I patted the neck of one of the horses, grateful for the warmth of its body on my hands. “I’m not going to Atlanta, Silas.”
“You just gonna let me go, betray everything we been through together?”
“Betray? I never promised you anything. And what we been through, we went through because we happened to be in the same place at the same time and helped each other as friends.”
“What about your betrayal of God? What he wants for you?”
“I act in the name of what God wants for me! My purpose is here and, if I can get back to it, with the land my papa left me.” I looked away from him. “And there are other things I need to know.”
“Like what?”
“Nothing you need to know.”
“You gonna go looking for that white man.”
“I can’t go looking for him. But I do want to know what’s happened to him. It would ease my mind.”
He climbed into the wagon and gathered the reins. “I’m gonna pray for you, Jeannette. You could be on your way to hell for all I know, but I’ll pray for you.”
I flinched at his thought of my damnation, but I wouldn’t let his stubbornness keep me from parting well with him.

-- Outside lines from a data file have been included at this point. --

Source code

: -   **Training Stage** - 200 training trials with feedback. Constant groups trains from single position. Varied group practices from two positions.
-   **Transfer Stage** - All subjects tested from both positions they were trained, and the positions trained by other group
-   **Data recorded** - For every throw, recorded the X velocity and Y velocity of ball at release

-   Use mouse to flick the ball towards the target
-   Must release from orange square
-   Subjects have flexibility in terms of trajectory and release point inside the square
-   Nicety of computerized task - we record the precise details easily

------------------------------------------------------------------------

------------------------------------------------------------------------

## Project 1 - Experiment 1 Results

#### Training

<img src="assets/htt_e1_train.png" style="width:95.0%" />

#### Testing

“Goodbye, Silas. I’ll pray for you too.”
Carrie and Martha returned. We said our farewells, and I helped them into the wagon. They joined the noise and movement of the procession of soldiers and supplies making their way onto the road. I felt so small in the middle of the whirl of change. But the change brought on a bit of energy and excitement. I realized I was hopeful in a way that I hadn’t been for a very long time. I went back into my tent, sat on my cot next to my bag, and waited. I had to settle myself and remember that I wasn’t getting in a wagon and going straight to Catalpa Valley. And yet home felt like it was right there, on the horizon, and within reach.
Chapter 18
I remembered Vicksburg from Papa’s maps. It was an important shipping port, especially for cotton. I knew a person could take a train from Vicksburg and travel west. Or take a steamboat up and down the Mississippi. Back then it had been a name on the flat paper, written in pretty script. But approaching Vicksburg from the north in the winter of 1862, I could see it was not flat at all. Vicksburg itself was like a fortress that rose up and lorded over the Mississippi from magnificent bluffs. Such high ground, I thought. From what I knew of history, it seemed the longest and toughest battles of any war involved high ground like a hill or a castle. My stomach ached when I saw the city in the distance. I didn’t like thinking about what was to come.